Психолингвистика | страница 9



Задумаемся над тем, что происходит, когда мы пытаемся зафиксировать на бумаге слышимые нами звуки. Произнесите вслух: этот, эти, шесть. Как вам кажется, три звука [е] в этих русских словах одинаковые или разные? Практическая фонетика скажет, что одинаковые, и будет права. Тренированный лингвист сразу заметит, что разные, и тоже будет прав. Весь вопрос в том, к чему мы стремимся — к возможно более тонкому различению звуков или к их категоризации, к группировке звуков в некие существенные типы. У обычного говорящего категоризация — решение вопроса о том, что считать одинаковым, а что разным, — диктуется привычным "ситом" родного языка. Если исходить из смыслоразличительной роли звуков, достаточно одного [е] для всех трех русских слов. Но, отвлекаясь от смыслоразличения, можно "услышать" в шесть звук, близкий к французскому "е закрытому". При одном принципиальном условии — если вы знаете французский!

Поскольку в лепете слов нет, то и звуки в нем не могут играть смыслоразличительную роль. Так что этот принцип категоризации к лепету не относится. Однако же, не зная французского (немецкого, английского), вообще нельзя "услышать" звуки, напоминающие звуки этих языков. Поэтому и неудивительно, что в лепете "не обнаружилось" грузинских или китайских гласных: наш ученый этих языков не знал. Итак, вовсе не тонкость слуха исследователя определяет, сколько разных звуков и какие он будет фиксировать в указанной ситуации. Решает дело тот аппарат категоризации, который автоматизирован в родном языке (и в знакомых иностранных). Только это не имеет отношения к задаче изучения звуков лепета.

В реальном случае, о котором шла речь выше, исследователь не записал, "что слышал", а, наоборот, услышал то, что мог записать, благодаря своему знанию русского и нескольких иностранных языков. Более того, сам фонетический алфавит, с помощью которого записывались "услышанные" звуки, глубоко теоретичен: это итог длительного развития фонетики — науки о звуковом составе языков.

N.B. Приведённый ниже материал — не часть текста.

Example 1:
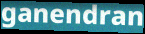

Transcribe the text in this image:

ganendran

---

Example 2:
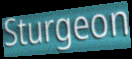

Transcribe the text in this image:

Sturgeon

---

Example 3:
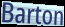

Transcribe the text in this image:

Barton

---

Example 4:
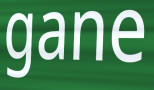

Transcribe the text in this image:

gane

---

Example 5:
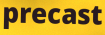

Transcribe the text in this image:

precastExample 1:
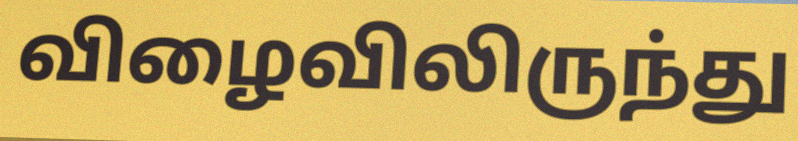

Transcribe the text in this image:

விழைவிலிருந்து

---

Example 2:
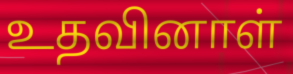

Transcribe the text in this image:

உதவினாள்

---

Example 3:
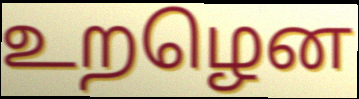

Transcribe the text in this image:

உறழென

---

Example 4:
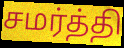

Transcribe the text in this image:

சமர்த்தி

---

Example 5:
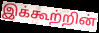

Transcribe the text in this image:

இக்கூற்றின்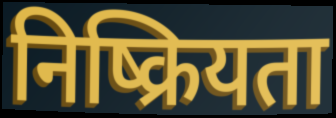
निष्क्रियता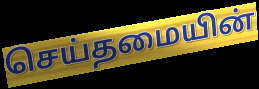
செய்தமையின்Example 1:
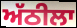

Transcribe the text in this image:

ਅੱਠੀਲਾ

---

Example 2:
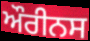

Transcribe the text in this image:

ਔਰੀਨਸ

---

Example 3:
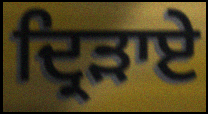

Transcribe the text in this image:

ਦ੍ਰਿੜਾਏ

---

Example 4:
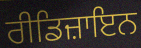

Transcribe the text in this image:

ਰੀਡਿਜ਼ਾਇਨ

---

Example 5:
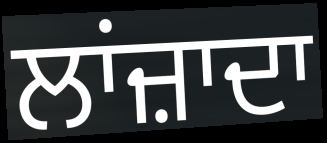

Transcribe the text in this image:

ਲਾਂਜ਼ਾਦਾ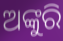
ଅଙ୍କୁରିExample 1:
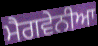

Итак, внетеоретичное наблюдение — такой же миф, как внетеоретичный эксперимент. А без рефлексии по поводу своей работы ученый просто не сможет ничего достичь.

Подведем некоторые итоги.

Мы попытались показать, что в непосредственном наблюдении, или, как говорят ученые, в эмпирии, нам не даны ни язык, ни мышление. И все же те, кто изучает язык, находятся в более выгодном положении, нежели те, кто изучает мышление. Во–первых, известно, что для изучения языка нужно наблюдать — и это речь. Во–вторых, лингвистическая теория, показывающая, как именно нужно наблюдать речь, чтобы изучать язык, весьма глубоко разработана.